▶ **WHAT TO WORK ON**
Write the next part of the comment thread on tax rates, picking up after its last comment.

▶ **TEXT SEGMENT**
■ ■ ■
Otherwise Andre’s ideas for marginal are pretty good.
Everyone who is an earner can be starting at 2% which would go to $20,000
5% 20-30K, 7% 30-40K, 15% 40-70K, 20% 70-100K, 30% 100-140K.
Not costed just seems a reasonable progression.
Wrong-headed thinking, seems to me. I’d rather see a communal effort to crowd-source the design of a tax system, using the wisdom of the crowd. Campaigning to lobby politicians to do what they’ve been consistently refusing to do our entire lifetimes is likely to be a waste of time.
Thanks for the agreement.
However that will resemble Democracy.
Crowd funding will result in more progressive taxation on wealth, whether through CGT, FTT, wealth taxes, more progressive income tax, or all of the above.
Labour, NZF and National’s funders will never allow it. And, more to the point, they will spend millions, to skew the discussion.
Too defeatist. It’s worth a try. However I don’t mind waiting to see what the democratic process produces. We may get a pleasant surprise.
■ ■ ■
▶ **GIVEN INFORMATION**
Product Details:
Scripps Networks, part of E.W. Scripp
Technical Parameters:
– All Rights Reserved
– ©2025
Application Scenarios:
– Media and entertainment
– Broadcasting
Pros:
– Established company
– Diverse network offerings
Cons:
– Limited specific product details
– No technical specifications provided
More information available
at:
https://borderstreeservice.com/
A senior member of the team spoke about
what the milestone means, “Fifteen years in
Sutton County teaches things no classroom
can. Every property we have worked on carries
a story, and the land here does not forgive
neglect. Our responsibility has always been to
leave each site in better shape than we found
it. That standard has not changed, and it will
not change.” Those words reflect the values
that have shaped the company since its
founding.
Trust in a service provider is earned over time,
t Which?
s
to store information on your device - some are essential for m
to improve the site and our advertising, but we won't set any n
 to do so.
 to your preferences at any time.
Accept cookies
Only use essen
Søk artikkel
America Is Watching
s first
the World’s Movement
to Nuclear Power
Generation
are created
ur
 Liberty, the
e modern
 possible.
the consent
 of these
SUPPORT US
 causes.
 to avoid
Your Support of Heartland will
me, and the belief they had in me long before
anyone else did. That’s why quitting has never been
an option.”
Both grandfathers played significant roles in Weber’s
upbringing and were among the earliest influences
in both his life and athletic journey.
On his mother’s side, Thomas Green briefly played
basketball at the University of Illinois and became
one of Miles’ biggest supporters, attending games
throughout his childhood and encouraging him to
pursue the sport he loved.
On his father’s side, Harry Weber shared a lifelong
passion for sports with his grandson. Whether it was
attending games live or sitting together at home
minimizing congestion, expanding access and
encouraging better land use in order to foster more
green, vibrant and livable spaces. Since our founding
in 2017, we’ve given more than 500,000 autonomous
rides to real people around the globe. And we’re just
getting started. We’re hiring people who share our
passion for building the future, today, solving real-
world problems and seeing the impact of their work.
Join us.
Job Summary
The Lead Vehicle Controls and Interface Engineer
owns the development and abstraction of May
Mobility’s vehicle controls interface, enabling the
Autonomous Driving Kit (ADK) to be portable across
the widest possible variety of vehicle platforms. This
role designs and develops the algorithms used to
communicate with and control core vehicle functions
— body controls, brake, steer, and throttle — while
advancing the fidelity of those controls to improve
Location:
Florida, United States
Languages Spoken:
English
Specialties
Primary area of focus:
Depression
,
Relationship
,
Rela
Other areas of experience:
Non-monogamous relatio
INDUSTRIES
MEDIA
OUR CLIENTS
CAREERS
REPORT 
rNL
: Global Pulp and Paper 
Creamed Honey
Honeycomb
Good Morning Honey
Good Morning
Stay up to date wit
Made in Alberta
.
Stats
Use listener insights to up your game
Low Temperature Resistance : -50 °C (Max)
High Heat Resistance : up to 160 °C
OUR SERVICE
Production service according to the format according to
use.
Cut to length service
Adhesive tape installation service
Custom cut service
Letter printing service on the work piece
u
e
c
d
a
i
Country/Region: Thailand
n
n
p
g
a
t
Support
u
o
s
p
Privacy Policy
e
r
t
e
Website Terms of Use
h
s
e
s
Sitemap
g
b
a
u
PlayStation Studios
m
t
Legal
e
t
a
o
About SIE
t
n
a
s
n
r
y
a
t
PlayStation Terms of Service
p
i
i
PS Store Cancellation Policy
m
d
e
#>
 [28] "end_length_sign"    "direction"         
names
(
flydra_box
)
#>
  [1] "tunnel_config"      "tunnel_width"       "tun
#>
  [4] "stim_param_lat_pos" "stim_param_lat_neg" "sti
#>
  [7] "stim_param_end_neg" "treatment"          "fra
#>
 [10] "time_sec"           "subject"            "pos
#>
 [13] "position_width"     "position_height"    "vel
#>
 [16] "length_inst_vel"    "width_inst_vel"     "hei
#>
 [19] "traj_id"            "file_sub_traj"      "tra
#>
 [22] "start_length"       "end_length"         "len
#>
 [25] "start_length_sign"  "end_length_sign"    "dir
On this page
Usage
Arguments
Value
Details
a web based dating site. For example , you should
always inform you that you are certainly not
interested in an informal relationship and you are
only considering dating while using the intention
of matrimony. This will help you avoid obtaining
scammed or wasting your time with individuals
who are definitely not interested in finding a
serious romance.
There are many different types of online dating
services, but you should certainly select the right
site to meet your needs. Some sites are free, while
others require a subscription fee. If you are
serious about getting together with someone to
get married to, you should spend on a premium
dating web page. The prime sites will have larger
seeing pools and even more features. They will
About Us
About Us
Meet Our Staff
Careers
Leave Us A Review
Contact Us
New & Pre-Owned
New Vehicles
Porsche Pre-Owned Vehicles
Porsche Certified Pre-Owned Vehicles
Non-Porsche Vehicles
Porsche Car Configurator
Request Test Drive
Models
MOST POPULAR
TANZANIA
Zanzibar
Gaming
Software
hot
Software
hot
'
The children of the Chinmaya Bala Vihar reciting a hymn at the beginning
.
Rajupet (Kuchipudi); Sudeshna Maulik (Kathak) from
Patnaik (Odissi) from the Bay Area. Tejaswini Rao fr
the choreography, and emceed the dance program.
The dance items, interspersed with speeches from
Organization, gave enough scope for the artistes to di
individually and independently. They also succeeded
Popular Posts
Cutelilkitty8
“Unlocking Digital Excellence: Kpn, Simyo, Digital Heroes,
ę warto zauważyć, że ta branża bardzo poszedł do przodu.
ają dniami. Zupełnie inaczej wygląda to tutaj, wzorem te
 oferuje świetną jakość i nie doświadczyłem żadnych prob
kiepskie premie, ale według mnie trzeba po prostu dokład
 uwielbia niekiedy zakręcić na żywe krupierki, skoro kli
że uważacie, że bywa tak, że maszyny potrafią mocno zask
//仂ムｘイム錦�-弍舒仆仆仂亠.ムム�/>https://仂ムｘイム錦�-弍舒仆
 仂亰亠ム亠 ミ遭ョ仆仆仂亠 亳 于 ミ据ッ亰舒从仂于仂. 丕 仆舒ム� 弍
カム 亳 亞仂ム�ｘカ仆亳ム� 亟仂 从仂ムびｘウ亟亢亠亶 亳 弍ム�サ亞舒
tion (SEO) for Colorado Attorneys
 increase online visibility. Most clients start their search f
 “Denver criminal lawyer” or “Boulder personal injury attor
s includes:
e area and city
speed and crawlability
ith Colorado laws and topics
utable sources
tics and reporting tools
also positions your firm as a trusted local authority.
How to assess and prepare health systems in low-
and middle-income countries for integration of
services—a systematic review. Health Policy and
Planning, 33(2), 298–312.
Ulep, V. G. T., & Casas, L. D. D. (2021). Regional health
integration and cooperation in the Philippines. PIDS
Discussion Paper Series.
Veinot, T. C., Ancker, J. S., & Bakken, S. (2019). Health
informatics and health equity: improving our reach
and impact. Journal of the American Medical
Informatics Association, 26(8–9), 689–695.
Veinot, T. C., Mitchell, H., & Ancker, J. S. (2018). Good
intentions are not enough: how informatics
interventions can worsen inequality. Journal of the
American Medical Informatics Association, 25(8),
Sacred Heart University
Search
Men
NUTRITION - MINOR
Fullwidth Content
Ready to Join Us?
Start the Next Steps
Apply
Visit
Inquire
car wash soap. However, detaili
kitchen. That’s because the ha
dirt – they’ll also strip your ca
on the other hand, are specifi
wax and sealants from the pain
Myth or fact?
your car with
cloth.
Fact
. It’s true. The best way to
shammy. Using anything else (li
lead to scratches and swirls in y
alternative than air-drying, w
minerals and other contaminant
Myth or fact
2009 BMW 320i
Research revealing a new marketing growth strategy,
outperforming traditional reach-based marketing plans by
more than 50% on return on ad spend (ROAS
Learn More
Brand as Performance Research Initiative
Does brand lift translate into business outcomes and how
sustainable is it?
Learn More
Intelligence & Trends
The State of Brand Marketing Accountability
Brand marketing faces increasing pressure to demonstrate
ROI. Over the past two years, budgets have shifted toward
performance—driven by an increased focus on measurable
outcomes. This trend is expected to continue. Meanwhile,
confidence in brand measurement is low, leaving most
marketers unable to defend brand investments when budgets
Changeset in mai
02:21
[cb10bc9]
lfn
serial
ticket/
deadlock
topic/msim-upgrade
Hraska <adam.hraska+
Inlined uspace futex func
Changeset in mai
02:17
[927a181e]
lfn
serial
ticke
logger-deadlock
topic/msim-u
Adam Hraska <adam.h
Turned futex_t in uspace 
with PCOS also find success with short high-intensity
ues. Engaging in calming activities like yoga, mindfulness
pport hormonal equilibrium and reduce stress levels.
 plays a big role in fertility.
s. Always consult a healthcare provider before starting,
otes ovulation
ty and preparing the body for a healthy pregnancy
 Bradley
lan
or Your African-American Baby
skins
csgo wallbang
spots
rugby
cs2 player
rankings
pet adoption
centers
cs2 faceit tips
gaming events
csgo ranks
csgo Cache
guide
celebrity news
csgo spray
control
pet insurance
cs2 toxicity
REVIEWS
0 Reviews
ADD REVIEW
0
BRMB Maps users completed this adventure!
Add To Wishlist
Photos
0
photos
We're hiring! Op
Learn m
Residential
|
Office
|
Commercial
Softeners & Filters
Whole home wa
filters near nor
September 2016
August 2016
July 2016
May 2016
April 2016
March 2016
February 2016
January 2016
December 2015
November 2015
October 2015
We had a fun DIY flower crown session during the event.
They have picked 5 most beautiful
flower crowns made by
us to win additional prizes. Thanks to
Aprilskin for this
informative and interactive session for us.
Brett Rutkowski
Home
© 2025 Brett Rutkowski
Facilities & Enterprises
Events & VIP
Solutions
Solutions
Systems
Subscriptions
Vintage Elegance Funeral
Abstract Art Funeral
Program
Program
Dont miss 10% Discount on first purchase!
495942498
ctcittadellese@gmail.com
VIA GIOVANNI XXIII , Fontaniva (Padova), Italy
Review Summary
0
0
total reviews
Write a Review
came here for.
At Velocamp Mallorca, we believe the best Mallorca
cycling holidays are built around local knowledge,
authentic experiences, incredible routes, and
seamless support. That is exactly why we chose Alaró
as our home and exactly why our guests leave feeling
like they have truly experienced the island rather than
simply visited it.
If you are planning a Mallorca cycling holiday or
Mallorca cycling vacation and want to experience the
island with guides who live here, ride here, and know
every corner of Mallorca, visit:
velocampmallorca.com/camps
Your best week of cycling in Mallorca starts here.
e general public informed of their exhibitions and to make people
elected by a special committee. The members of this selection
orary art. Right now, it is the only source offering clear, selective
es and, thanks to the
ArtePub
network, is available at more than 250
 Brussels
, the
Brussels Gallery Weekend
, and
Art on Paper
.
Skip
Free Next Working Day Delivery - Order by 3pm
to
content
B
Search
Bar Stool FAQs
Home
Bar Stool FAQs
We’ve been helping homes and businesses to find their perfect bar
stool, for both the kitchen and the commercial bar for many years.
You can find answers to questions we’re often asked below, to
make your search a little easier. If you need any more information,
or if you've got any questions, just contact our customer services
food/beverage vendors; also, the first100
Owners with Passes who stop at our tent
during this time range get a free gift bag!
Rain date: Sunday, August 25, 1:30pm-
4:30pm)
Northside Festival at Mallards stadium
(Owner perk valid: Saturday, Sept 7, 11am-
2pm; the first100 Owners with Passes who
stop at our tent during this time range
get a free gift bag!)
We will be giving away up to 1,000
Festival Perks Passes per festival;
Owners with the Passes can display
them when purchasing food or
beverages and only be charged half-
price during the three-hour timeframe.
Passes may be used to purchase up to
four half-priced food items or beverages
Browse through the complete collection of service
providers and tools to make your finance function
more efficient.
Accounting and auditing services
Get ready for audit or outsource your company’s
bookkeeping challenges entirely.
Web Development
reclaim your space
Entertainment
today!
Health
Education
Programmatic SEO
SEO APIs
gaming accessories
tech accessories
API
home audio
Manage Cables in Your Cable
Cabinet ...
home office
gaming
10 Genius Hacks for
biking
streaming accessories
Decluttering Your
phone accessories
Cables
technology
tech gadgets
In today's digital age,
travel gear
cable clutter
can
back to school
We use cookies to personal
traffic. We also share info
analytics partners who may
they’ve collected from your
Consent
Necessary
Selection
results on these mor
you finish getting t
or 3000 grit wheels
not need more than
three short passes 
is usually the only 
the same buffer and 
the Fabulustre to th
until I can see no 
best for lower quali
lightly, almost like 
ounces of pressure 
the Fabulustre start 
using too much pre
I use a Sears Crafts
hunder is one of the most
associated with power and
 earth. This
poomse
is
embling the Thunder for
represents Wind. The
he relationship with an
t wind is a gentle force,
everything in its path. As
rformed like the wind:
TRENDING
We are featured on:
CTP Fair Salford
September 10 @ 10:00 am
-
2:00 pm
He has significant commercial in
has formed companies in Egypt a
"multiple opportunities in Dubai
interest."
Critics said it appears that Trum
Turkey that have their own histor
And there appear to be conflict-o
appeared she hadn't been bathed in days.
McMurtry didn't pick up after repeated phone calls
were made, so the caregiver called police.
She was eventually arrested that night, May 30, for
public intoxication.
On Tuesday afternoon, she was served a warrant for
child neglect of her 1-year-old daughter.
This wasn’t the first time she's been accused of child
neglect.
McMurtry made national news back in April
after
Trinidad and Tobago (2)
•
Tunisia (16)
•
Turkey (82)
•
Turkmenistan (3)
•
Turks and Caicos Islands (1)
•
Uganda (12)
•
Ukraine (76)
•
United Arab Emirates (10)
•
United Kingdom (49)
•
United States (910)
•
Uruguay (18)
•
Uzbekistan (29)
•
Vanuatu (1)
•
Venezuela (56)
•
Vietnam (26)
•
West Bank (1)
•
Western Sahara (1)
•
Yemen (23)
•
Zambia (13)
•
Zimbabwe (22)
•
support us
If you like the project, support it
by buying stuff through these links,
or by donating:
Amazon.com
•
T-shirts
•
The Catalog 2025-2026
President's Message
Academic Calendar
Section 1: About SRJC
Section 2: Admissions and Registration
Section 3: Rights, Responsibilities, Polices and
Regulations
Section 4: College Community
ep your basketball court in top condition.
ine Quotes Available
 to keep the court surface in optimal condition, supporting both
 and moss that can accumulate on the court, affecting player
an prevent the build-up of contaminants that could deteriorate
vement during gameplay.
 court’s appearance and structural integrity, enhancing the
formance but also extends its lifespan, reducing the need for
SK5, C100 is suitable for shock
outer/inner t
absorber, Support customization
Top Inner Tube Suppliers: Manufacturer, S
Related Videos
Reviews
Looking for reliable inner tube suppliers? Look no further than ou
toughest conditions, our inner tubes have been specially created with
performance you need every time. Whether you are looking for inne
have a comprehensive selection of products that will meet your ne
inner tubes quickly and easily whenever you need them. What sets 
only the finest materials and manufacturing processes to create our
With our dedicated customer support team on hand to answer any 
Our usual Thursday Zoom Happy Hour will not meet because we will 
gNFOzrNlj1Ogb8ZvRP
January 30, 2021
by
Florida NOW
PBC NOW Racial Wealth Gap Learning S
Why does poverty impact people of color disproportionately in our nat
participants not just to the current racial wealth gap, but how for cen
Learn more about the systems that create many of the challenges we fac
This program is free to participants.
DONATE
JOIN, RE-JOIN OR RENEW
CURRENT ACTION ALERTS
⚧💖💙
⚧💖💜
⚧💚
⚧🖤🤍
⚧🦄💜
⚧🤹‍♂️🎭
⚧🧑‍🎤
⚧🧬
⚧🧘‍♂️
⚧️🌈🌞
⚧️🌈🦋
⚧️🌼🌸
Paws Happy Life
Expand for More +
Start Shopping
■ ■ ■
▶ **ANSWER SECTION**
My line on tax reform is getting the huge clawback on beneficiaries who earn over the limit. It appears to me that the government wants beneficiaries to be poor and resents when they try and break out so they can live as nwar ordinary lives as possible on a basic level.
So the slogan Let Beneficiaries Smile is the one for the poster to advance this case for encouraging individual initiative, building confidence, and aiming higher. No
claw back, flexible earnings, checked every quarter. No loss of grants, accommodation benefits, no increase in pay-back of loans because someone has been able to earn more for a period. Offer training in something the person can complete and on till they can manage mostly on their own. Then wipe the loan repayments.
That is the most important tax and net income change that can be made as it affects young people, and particularly young people with children. And further no young woman forced to identify the father, and fathers not be made to support their children if the mothers don’t want them, or they don’t want to. The mothers are to get training plus allowances and then part-time work plus allowances. And no more children, so contraception paid for, so no tax there.
And GST reduced to 10%, up to 5% going back to where the expenditure occurred.
All signed up and contribution made.
Fair taxation for ALL New Zealanders.
It’s time !!!!!!!
The only way we can get financial equity for New Zealanders is to target the asset base of those using it to make profit with no financial penalty. Also, the more assets = the more wealth, influence which enables more wealth.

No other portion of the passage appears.